Cerebrotendinous Xanthomatosis (CTX, OMIM 213700) is an inborn error of bile acid synthesis caused by recessive mutations in CYP27A1 encoding sterol-27-hydroxylas. The classic clinical presentation includes infantile-onset chronic diarrhea, juvenile-onset bilateral cataracts, with later development of tendinous xanthomas and progressive neurological dysfunction including variably spasticity, ataxia, cognitive dysfunction and dementia. However, clinical manifestations can vary significantly even within families. CYP27A1 plays an essential role in normal cholesterol metabolism and perturbations in this gene result in elevations of cholestanol in tissue and plasma, as well as build-up of toxic bile acid intermediates. Treatment is available for this inborn error of metabolism (IEM) which, if started early in life, can prevent the major clinical problems associated with this disease, reviewed in (Berginer et al., 2015). Thus, the identification of all patients at a young age significantly benefits patients and families.

It is commonly held that CTX is exceedingly rare and while definitive diagnosis can be made with available diagnostic testing of plasma sterols, most often patients who fall into the differential for CTX are not tested for CTX. Given this background and the paucity of epidemiological studies of CTX, we hypothesized that CTX may be under-diagnosed. We sought to provide an accurate disease incidence based on the ExAC cohort, a large cohort of over 60,000 unrelated adults who do not have a diagnosis of CTX and were not ascertained for studies of CTX.

We assessed the previously reported CTX-causing variants bioinformatically. The results of analyzing these known pathogenic variants were then utilized to generate an empirically determined bioinformatic framework for prediction of pathogenicity of other CYP27A1 variants. Few patients with CTX have been reported in the literature and it is most likely that there are pathogenic mutations segregating in the population that have not yet been described. We identified these additional ‘potentially pathogenic’ variants by conducting a multiplex bioinformatic analysis on the variants in the ExAC cohort. The resulting list of pathogenic and ‘potentially pathogenic’ variants was used to calculate CTX disease incidence. Results show this disease is under-diagnosed and raises questions of variable penetrance and possible modified genetic paradigms for CTX as observed in other IEMs such as phenylketonuria (OMIM 261600) and biotinidase deficiency (OMIM 253260) (Mitchell, 1993; Wolf, 1993, 2015).

Methods

Databases and genetic variants

Searches of medical literature and publicly available databases were conducted to identify variants reported as causing CTX. PubMed http://www.ncbi.nlm.nih.gov/pubmed, ClinVar http://www.ncbi.nlm.nih.gov/clinvar and Online Inheritance in Man (OMIM) http://www.omim.org were queried February 2015.

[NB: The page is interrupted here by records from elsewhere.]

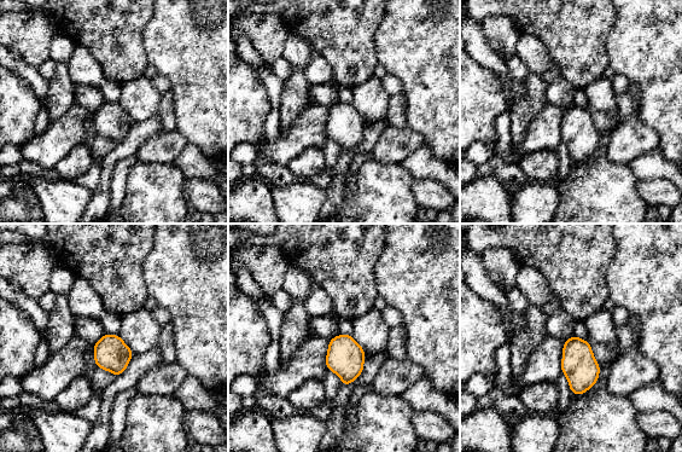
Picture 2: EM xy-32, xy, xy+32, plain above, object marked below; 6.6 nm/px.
Check: em planes (borders) at the same point. Another direction.

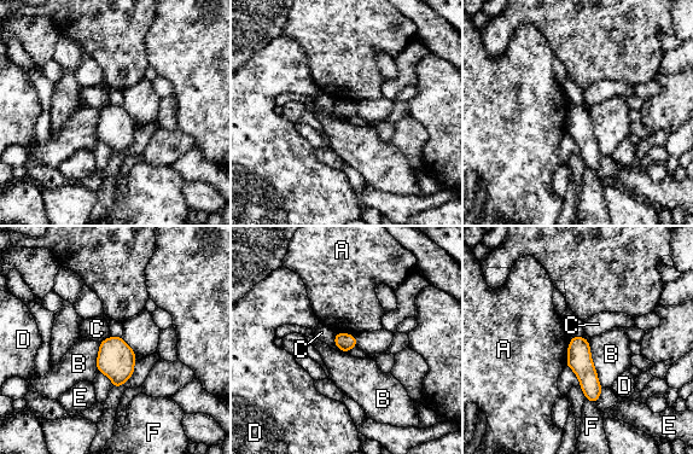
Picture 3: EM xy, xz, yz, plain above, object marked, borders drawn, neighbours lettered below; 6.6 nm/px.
Keep. The longest contact is with B, 340 nm; A, B, C, D, E and F are other cells; it runs along (575, 339), (593, 399) in picture 3; no lettered segment goes on from it.

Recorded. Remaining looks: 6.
Check: 3d 2 µm at (316, 153) of picture 1. An open end.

The Exome Aggregation Consortium (ExAC) Cohort was used to obtain allele frequencies of CYP27A1 variants in found in subjects with CTX as well as a source of potentially pathogenic variants segregating in populations that may be predicted damaging to CYP27A1 function (Exome Aggregation Consortium Cohort, Cambridge, MA, http://exac.broadinstitute.org, accessed February, 2015).

Nomenclature for all variants follow HGVS standards and is reported in reference to CYP27A1 NM_000784.3 and NP_000775.1. All genetic alleles studied that were not previously found in ClinVar have been submitted to ClinVar http://www.ncbi.nlm.nih.gov/clinvar/.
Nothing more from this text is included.